==== Excerpt provided

While some experts dispute the Gallup poll's results, Obama nonetheless has picked up on the uneasy feeling that many Americans still have toward abortion, even if they agree with its legality.

Abortion, says Obama, is not just about a woman's freedom to choose. It is also a moral and ethical issue that affects women, their families, and society. (He didn't mention the effect of abortion on the foetus.) He has also called for a "conscience clause" in contracts for healthcare workers who don't want to participate in abortions; such a step would also need to protect the abortion right.

In a speech this week at the University of Notre Dame, Obama said the key role for government on this issue is to help women avoid an unwanted pregnancy. For both sides to find common ground on even that aim would not mean they must give up their positions on abortion's legality. In fact, the president said, the opposing views on defining the point at which human life begins are "irreconcilable" (and, as he put it last year, that issue is "above my pay grade").

The president offered an alternative way to deal with the abortion issue in his Notre Dame talk:

"When we open up our hearts and our minds to those who may not think precisely like we do or believe precisely what we believe, that's when we discover at least the possibility of common ground. That's when we begin to say, 'Maybe we won't agree on abortion, but we can still agree that this heart-wrenching decision for any woman is not made casually. It has both moral and spiritual dimensions.'"

It may be overly ambitious to assume government can greatly reduce the number of unwanted pregnancies and then also help the remainder of those women put their child up for adoption.

But if anyone has the skills for reconciliation and the passion of hope to do so, it is this president.

Obama just might do the impossible for American politics.

========
==== Information provided

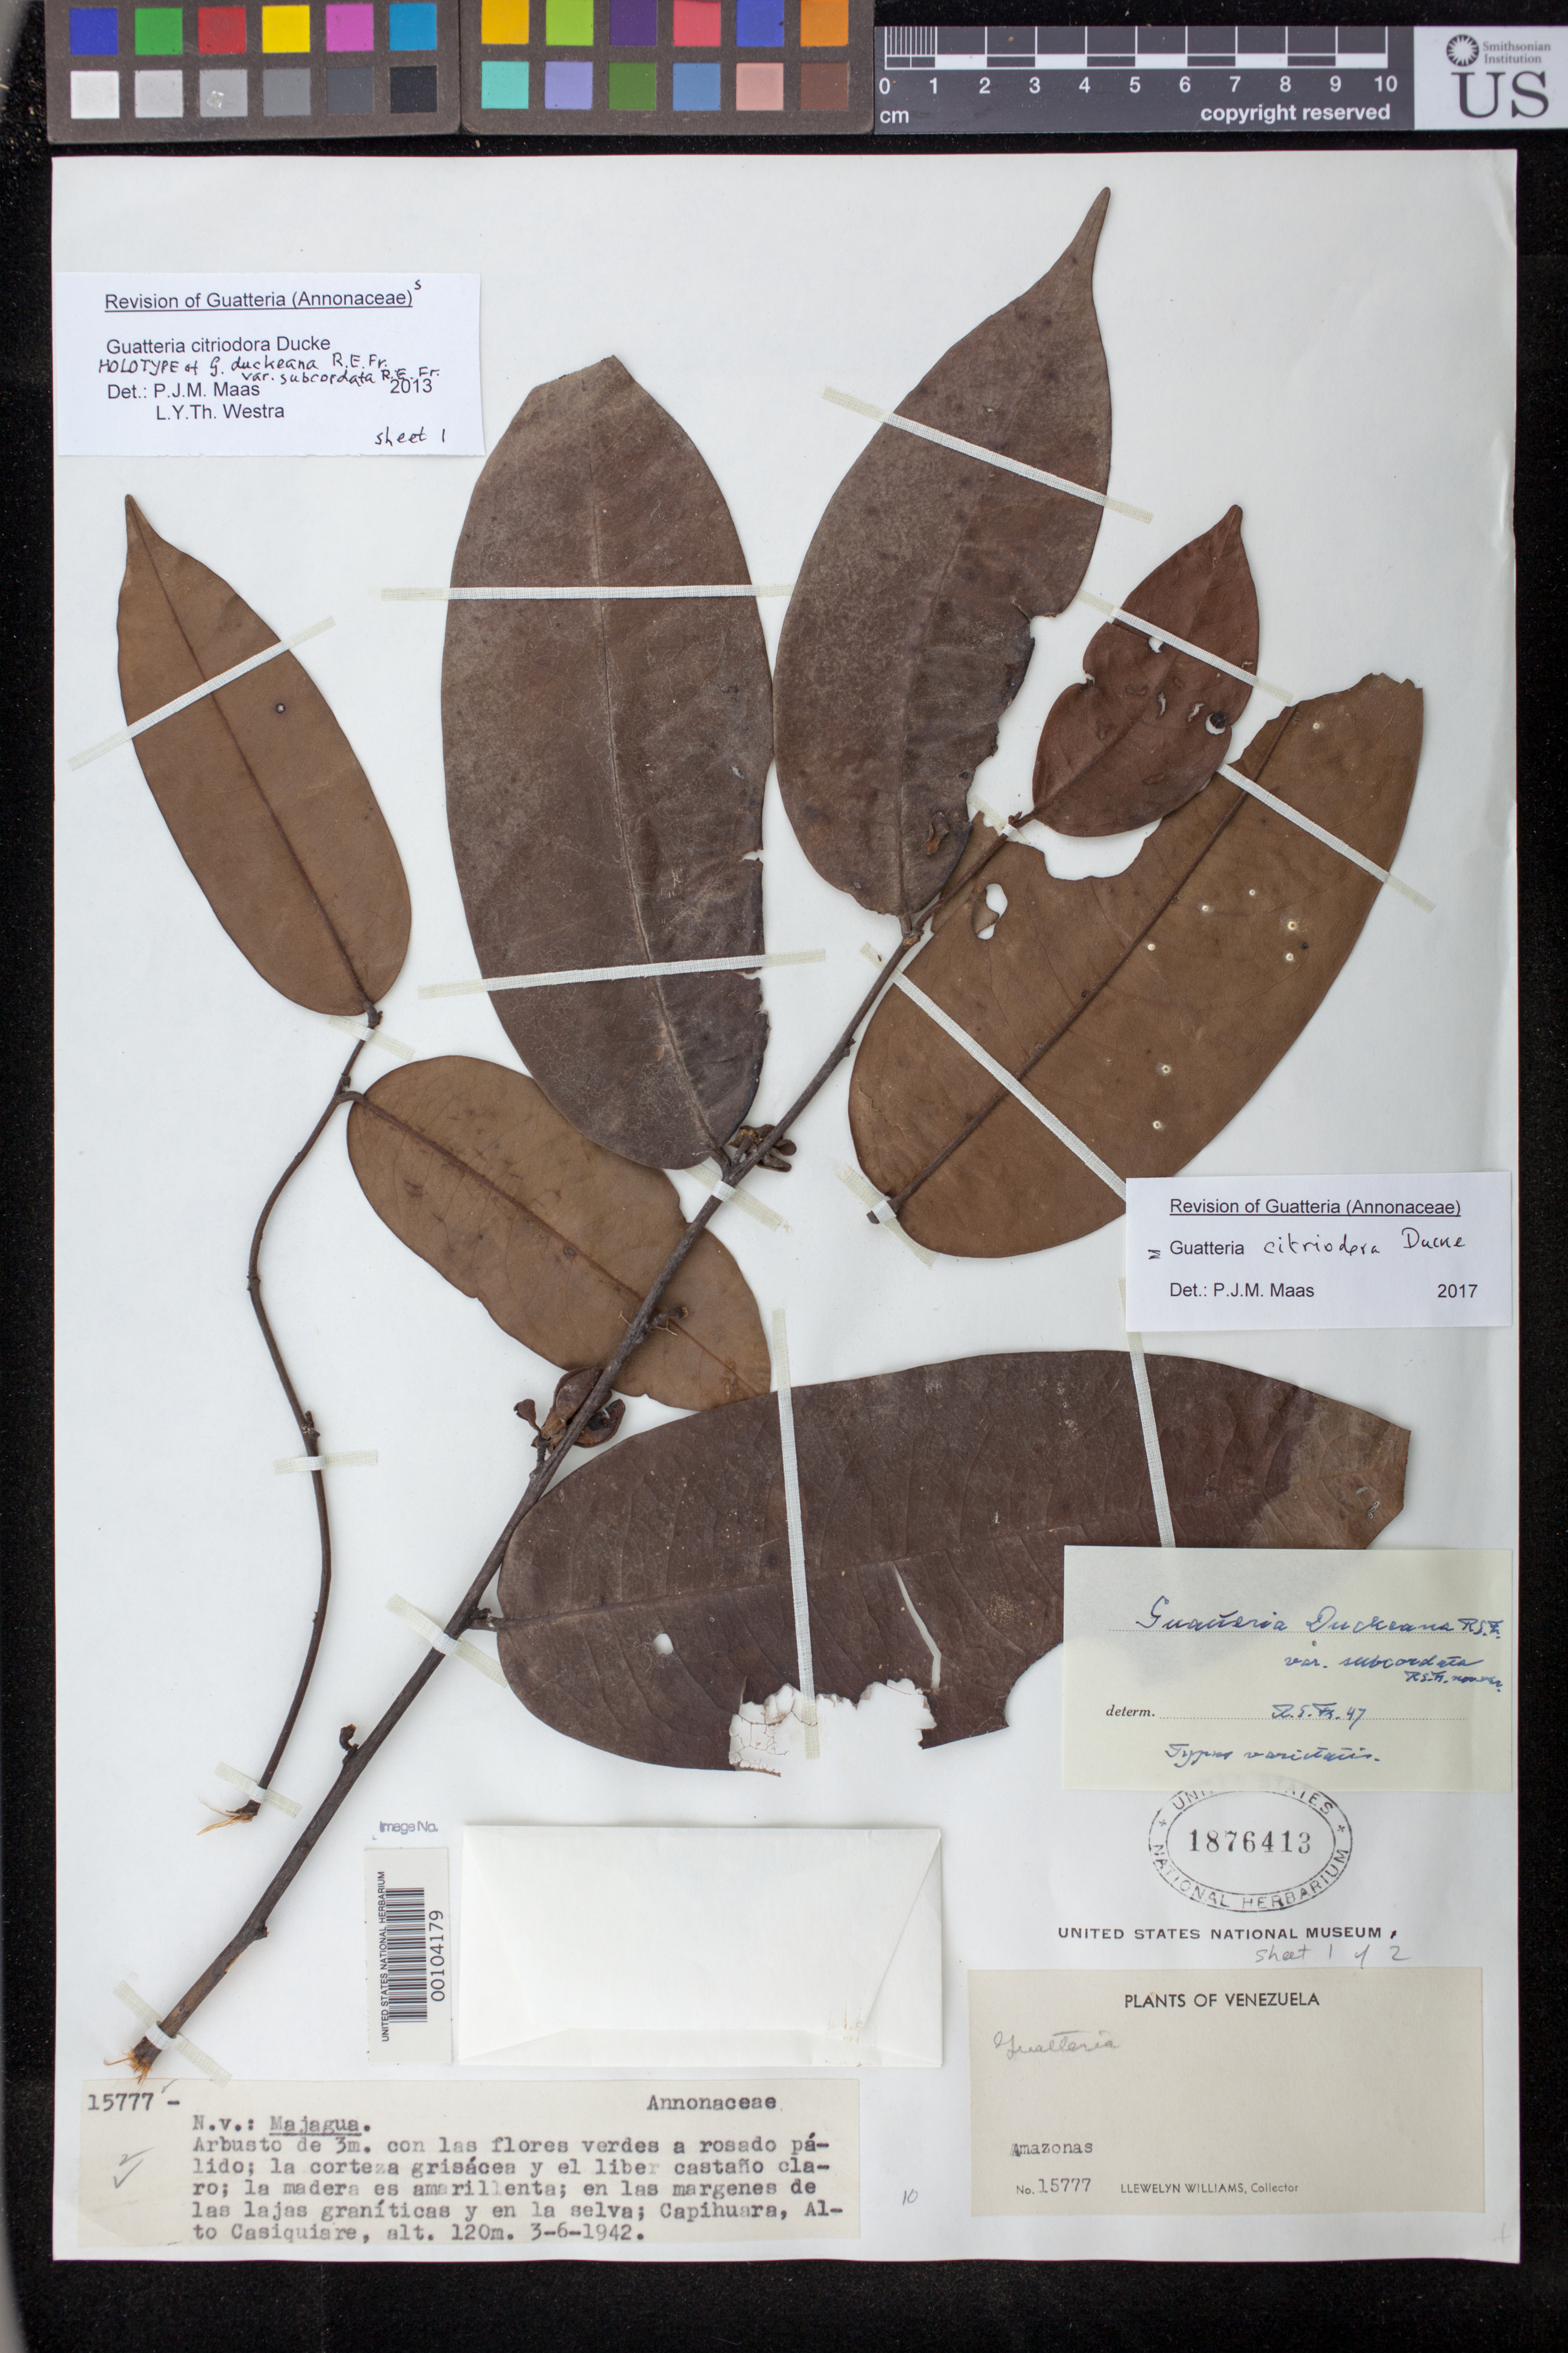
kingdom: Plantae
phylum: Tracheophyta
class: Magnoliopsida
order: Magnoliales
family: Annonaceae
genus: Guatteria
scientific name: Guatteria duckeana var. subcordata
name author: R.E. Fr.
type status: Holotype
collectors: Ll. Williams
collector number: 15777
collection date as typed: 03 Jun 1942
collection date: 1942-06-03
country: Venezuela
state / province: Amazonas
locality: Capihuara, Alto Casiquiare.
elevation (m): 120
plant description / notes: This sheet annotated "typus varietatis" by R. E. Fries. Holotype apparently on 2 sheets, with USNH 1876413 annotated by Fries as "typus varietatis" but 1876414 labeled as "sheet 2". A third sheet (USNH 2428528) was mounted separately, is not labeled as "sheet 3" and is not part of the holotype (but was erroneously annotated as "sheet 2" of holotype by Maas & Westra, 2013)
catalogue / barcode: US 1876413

========

> _Problem to work on_
Using the passage on Obama and abortion, decide whether each statement agrees with it: (a) Obama spoke on abortion at the University of Notre Dame; (b) Obama discussed how abortion affects the foetus; (c) Obama described the opposing views on when human life begins as possible to reconcile. Answer yes or no for each and quote the words from the passage that settle it. The items play no part in what is asked here.

> _Answer in full_
(a) Yes: "In a speech this week at the University of Notre Dame"
(b) No: "He didn't mention the effect of abortion on the foetus."
(c) No: "the opposing views on defining the point at which human life begins are "irreconcilable""